Campsis grandiflora
Common Name: Chinese trumpet creeper 
Type: Vine
Family: Bignoniaceae
Native Range: China
Zone: 6 to 9
Height: 20.00 to 30.00 feet
Spread: 6.00 to 9.00 feet
Bloom Time: June to August
Bloom Description: Orange-red with yellow throat
Sun: Full sun to part shade
Water: Medium
Maintenance: Medium
Suggested Use: Ground Cover, Naturalize
Flower: Showy
Attracts: Hummingbirds
Fruit: Showy


Easily grown in average, medium moisture, well-drained soils in full sun to part shade. Best in full sun. Established plants have some drought tolerance. Plants will grow in somewhat shady conditions, but need good sun for best flowering. Prune as needed to keep foliage growth within intended boundaries. Winter hardy to USDA Zone 6. Plants grown in the St. Louis area should be sited in protected locations with good winter root mulches in order to promote winter survival. Foliage begins to suffer significant damage and stem dieback begins to occur as soon as temperatures dip below 15 degrees F. Propagate by softwood cuttings. Blooms appear on new growth, so early spring pruning will not affect the flowering.
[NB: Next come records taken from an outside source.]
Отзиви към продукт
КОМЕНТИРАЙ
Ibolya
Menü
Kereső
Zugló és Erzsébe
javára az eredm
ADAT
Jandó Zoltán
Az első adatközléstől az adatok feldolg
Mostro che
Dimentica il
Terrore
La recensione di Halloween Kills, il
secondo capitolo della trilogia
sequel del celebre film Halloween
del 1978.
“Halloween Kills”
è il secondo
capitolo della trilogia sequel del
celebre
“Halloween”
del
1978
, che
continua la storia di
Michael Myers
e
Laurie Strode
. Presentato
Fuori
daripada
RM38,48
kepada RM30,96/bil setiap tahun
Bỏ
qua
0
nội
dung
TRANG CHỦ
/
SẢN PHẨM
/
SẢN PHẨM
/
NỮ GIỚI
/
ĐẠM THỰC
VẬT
Noteworthy Characteristics

Campsis grandiflora, commonly known as Chinese trumpet creeper, is a deciduous woody vine that is native to eastern and southeastern China. It has been widely cultivated in Taiwan, Korea and Japan. It typically matures to 20-30’ tall and features attractive, coarsely toothed, pinnate, medium to dark green leaves (to 12” long). Each leaf contains 7-9 leaflets (to 5” long). This vine sometimes climbs by adhesive aerial rootlets (often rather sparse) which adhere to flat surfaces such as the side of a house or garage. Although Chinese trumpet creeper is a vigorous vine, it is not as aggressive as the native American trumpet creeper vine, Campsis radicans, which typically spreads almost weed-like in the landscape by root suckering. Loose, open panicles of trumpet-shaped orange to red flowers (each to 3” long) with yellow throats bloom on new growth in early June, with sporadic repeat bloom continuing throughout the summer. Flowers are very attractive to hummingbirds. Flowers are followed by long, bean-like seed pods (3-5” long) which split open when ripe releasing numerous 2-winged seeds for disbursal by the wind.

Flowers are attractive to hummingbirds.

Genus name comes from the Greek word kampe meaning bent in reference to the bent stamens on plant flowers.
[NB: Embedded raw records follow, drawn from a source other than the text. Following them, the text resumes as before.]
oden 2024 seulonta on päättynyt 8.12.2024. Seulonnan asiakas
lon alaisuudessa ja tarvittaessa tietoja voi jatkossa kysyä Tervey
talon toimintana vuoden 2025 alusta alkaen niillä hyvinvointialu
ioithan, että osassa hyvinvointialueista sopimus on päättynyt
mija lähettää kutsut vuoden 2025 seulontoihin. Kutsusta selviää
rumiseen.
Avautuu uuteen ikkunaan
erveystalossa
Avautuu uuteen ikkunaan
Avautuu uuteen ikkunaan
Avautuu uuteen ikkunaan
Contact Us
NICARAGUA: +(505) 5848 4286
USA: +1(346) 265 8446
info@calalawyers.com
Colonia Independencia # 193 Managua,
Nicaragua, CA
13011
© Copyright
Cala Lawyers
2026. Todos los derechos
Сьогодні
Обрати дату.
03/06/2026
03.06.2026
Specific epithet comes from the Latin words grandis meaning large and floreo meaning to bloom in obvious reference to flower size.


No serious insect or disease problems. Watch for powdery mildew, leaf blight and leaf spot. Plants can spread somewhat aggressively, particularly in rich, fertile soils, by suckering from underground runners.


A rapid-growing vine that provides excellent cover for fences, walls, arbors or large trellises. May also be grown along the ground to cover eyesores such as tree stumps or rock piles. Naturalized areas. Hummingbird gardens.